Data section
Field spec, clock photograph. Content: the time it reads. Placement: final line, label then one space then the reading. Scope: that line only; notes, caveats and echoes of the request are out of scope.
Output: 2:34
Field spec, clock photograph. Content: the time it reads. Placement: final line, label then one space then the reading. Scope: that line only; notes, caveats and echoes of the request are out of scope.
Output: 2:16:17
--
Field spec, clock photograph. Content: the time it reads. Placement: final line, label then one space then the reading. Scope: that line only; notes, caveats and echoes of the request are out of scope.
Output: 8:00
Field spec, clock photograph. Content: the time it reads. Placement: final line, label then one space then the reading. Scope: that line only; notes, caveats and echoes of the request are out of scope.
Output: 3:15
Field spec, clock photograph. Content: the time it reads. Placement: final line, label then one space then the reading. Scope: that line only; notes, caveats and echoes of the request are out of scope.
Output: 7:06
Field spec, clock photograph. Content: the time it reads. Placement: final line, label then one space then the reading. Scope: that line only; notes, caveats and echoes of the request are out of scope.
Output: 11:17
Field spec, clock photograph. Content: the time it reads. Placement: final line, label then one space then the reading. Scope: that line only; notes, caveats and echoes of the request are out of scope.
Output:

Written task
Count the lines above that contain the word "Output", and reply with that number alone.

Written answer
7